The Great Relocation Myth: Why Global Scale Doesn’t Require a US Passport
There is a persistent, damaging narrative circulating in European venture capital circles: the idea that a startup must relocate to the United States and re-incorporate as a Delaware C-Corp to achieve global status. This has become an industry-standard ultimatum delivered by US investors to early-stage European founders. The claim is that European foundations are fundamentally incapable of supporting world-class, billion-dollar companies.
However, this narrative is less a reflection of objective market reality and more an effective marketing campaign that keeps European talent and value creation flowing toward US-based venture ecosystems.
The Structural Fiction
The argument that US funds cannot or will not invest in European entities is factually incorrect. Top-tier American venture firms frequently lead rounds in companies headquartered in Berlin, Helsinki, Paris, or London. The structural barriers cited by proponents of the move-to-the-US model are often overstated or entirely manufactured to facilitate easier exit mechanics or operational oversight for investors.

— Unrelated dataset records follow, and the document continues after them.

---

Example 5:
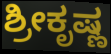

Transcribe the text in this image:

ಶ್ರೀಕೃಷ್ಣ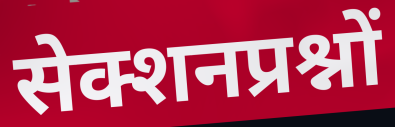
सेक्शनप्रश्नों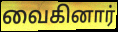
வைகினார்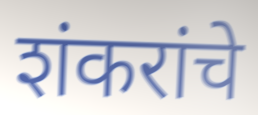
शंकरांचे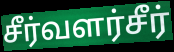
சீர்வளர்சீர்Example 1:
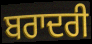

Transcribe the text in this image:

ਬਰਾਦਰੀ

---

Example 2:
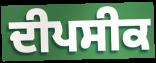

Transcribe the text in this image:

ਦੀਪਸੀਕ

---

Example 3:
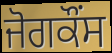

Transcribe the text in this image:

ਜੋਗਕੌਂਸ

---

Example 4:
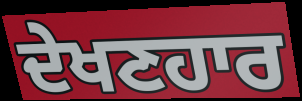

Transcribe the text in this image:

ਦੇਖਣਹਾਰ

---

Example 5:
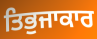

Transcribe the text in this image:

ਤਿਭੁਜਾਕਾਰ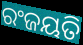
ରଂଜୟତିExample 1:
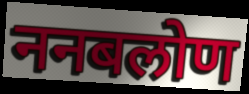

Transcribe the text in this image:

ननबलोण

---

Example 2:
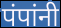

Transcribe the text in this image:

पंपांनी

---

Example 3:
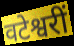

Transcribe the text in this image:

वटेश्वरीं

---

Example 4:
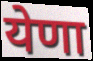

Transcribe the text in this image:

येणा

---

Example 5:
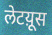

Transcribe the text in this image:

लेटय़ूस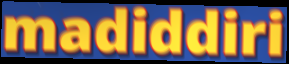
madiddiri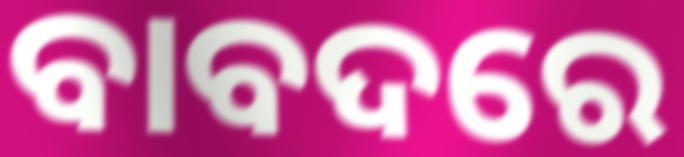
ବାବଦରେ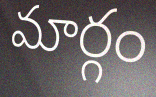
మార్గంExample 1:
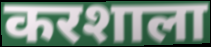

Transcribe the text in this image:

करशाला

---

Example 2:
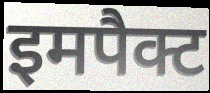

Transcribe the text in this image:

इमपैक्ट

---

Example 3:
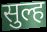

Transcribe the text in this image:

सुल्ह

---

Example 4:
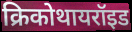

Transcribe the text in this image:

क्रिकोथायरॉइड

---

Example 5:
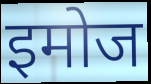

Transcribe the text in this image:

इमोज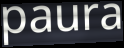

When founders are coerced into relocation, they are not just moving an office; they are uprooting their lives and abandoning the core advantages of the European ecosystem. According to the State of European Tech 2025 report, 85% of founders prefer to remain in Europe. This preference is not mere sentimentality; it is a strategic decision leveraged by proximity to elite engineering talent, world-class research universities, and a superior quality of life that has become a premier asset in global talent acquisition.

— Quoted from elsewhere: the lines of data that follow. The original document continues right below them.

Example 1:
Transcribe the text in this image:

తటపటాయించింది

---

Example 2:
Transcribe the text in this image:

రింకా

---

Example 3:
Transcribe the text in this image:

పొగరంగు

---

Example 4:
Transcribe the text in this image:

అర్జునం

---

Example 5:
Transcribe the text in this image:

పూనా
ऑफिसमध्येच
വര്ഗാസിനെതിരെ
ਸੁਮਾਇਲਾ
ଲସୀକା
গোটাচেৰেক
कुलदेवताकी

Evidence of Execution Over Geography
The success stories of the past decade dismantle the necessity of US incorporation. Consider the trajectories of companies like Wolt, which scaled from a high-cost environment with disciplined capital efficiency, or deep-tech leaders like IQM, Iceye, and Helsing. These businesses have secured hundreds of millions in funding—including from major international funds—without conceding their European origins.
Their success proves that global destiny is a product of execution, not latitude. When a founder is told they must abandon their home market to succeed, they are effectively being warned away from a environment where they hold a competitive, cultural, and talent-acquisition advantage.
The Real Hurdle: The Growth Capital Gap
It is important to distinguish between company-building challenges and growth-scaling challenges. Europe does, in fact, suffer from a structural deficit in late-stage growth capital. We have a fertile ground for planting and early-stage nurturing, but we lack the domestic institutional depth—specifically from pension funds and large-scale insurance capital—capable of leading massive, nine-figure competitive rounds.
This is not an indictment of European innovation; it is a policy-induced bottleneck. The fix is not to export our startups to the US, but to implement the right fiscal incentives to unlock European private capital for mature, frontier-technology companies. Initiatives such as the €5bn Scaleup Europe Fund, backed by EQT, signal a shift in the right direction. By aligning domestic capital with home-grown winners, Europe can retain value capture that currently flows across the Atlantic.
Institutional Momentum and the Path Forward
Despite the aggressive narratives surrounding a hostile European climate, the data tells a story of resilience. The emergence of 27 new unicorns in 2025 and the growing appetite for European IPOs among companies like Pasqal and IQM indicate that the infrastructure for scaling is not only functional but maturing rapidly.
The EU Inc project and ongoing efforts to simplify digital regulation confirm that the legislative environment is becoming more, not less, conducive to growth. We are witnessing a clear divergence: while the infrastructure of the European tech scene is improving, the mythology surrounding its inadequacy is becoming more vociferous.
For the founder currently sitting across from a US investor, the advice is simple: demand nuance. Recognize that global scale is being achieved routinely from within the continent. Europe must continue to be hyper-critical of its genuine deficiencies—specifically the growth capital gap—but it must simultaneously stop allowing an incomplete, biased narrative to dictate the strategic destiny of its most ambitious companies. Relocation is an option, not a requirement.